What Happens If You’ve Never Had Chickenpox?

Chickenpox (Varicella) is a highly contagious viral illness caused by the Varicella-Zoster Virus (VZV), a member of the herpesvirus family. The infection typically results in a characteristic itchy rash that progresses from small, red bumps to fluid-filled blisters that eventually crust over. Widespread vaccination has dramatically reduced the incidence of childhood cases, making the status of never having been infected a common and medically important consideration for adolescents and adults today.

How the Virus Spreads and Who Is At Risk

The Varicella-Zoster Virus is exceptionally contagious and spreads primarily through the air when an infected person coughs or sneezes. Direct contact with the fluid from the skin blisters can also transmit the infection. The virus is communicable starting one to two days before the rash appears and until all the lesions have crusted over.

The population considered “at risk” includes anyone who has neither had a documented case of chickenpox nor completed the full two-dose vaccination series. If immunity status is unsure, a simple blood test can check for the presence of VZV antibodies. This testing helps establish susceptibility, particularly for those in high-risk professions or women planning a pregnancy. Knowing one’s immunity is an important step in preventative care, as the virus almost always produces clinical disease upon exposure.

Potential Complications of Adult Infection

Contracting Varicella as an adolescent or adult often results in a far more severe and systemic illness compared to the milder cases seen in young children. The adult immune response, which is often delayed, can lead to extensive organ system involvement and greater morbidity. The most common serious complication is Varicella pneumonia, a viral infection of the lungs. While rare in healthy children, this complication is a significant concern for adults, carrying a risk of mortality and reported rates ranging from less than 5% to over 50% in some populations.

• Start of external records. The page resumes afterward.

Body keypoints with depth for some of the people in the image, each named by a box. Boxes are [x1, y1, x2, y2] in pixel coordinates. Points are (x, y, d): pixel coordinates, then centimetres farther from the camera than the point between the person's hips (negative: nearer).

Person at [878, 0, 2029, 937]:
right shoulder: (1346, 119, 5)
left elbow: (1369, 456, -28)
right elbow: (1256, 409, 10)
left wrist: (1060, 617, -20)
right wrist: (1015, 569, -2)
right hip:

The infection can also lead to neurological complications, such as encephalitis (inflammation of the brain) or cerebellar ataxia (affecting balance and coordination). While these events are rare, occurring in approximately one to two cases per thousand, they can be life-threatening or result in long-term damage. Furthermore, the rash can lead to severe secondary bacterial infections of the skin, such as cellulitis, if blisters are scratched or improperly cared for. Primary Varicella infection in a non-immune adult is a serious medical event that often requires hospitalization.

Non-immune pregnant individuals face distinct and serious risks if they contract the virus. Infection during the first half of pregnancy, particularly the first 28 weeks, risks congenital varicella syndrome, which causes severe birth defects in the fetus. If the mother contracts the infection just before or immediately after delivery, the newborn is at high risk for developing severe, potentially fatal, neonatal varicella. The mother is also more susceptible to severe systemic illness, including Varicella pneumonia.

Gaining Protection Through Vaccination

The best defense against Varicella is the vaccine, which provides a safe and effective way to acquire immunity. Non-immune adolescents and adults require a two-dose series of the single-antigen Varicella vaccine, typically administered four to eight weeks apart. This complete two-dose regimen is highly effective, offering 92% to 98% protection against the disease and nearly 100% efficacy against severe cases.

Vaccination is recommended for non-immune adults in high-exposure settings, such as healthcare personnel, teachers, and non-pregnant women of childbearing age. If a susceptible person is exposed to the virus, post-exposure prophylaxis (PEP) can prevent or lessen the severity of infection. The Varicella vaccine, if administered within three days (and possibly up to five days) of exposure, can still provide protective benefits.

For high-risk individuals who cannot receive the live-virus vaccine (such as pregnant women or those who are severely immunocompromised), Varicella-Zoster Immune Globulin (VZIG) is the preferred post-exposure treatment. VZIG contains antibodies that offer immediate, temporary protection and must be given as soon as possible after exposure, ideally within 96 hours. Seeking prompt medical advice after exposure is crucial to determine the most appropriate preventative measure.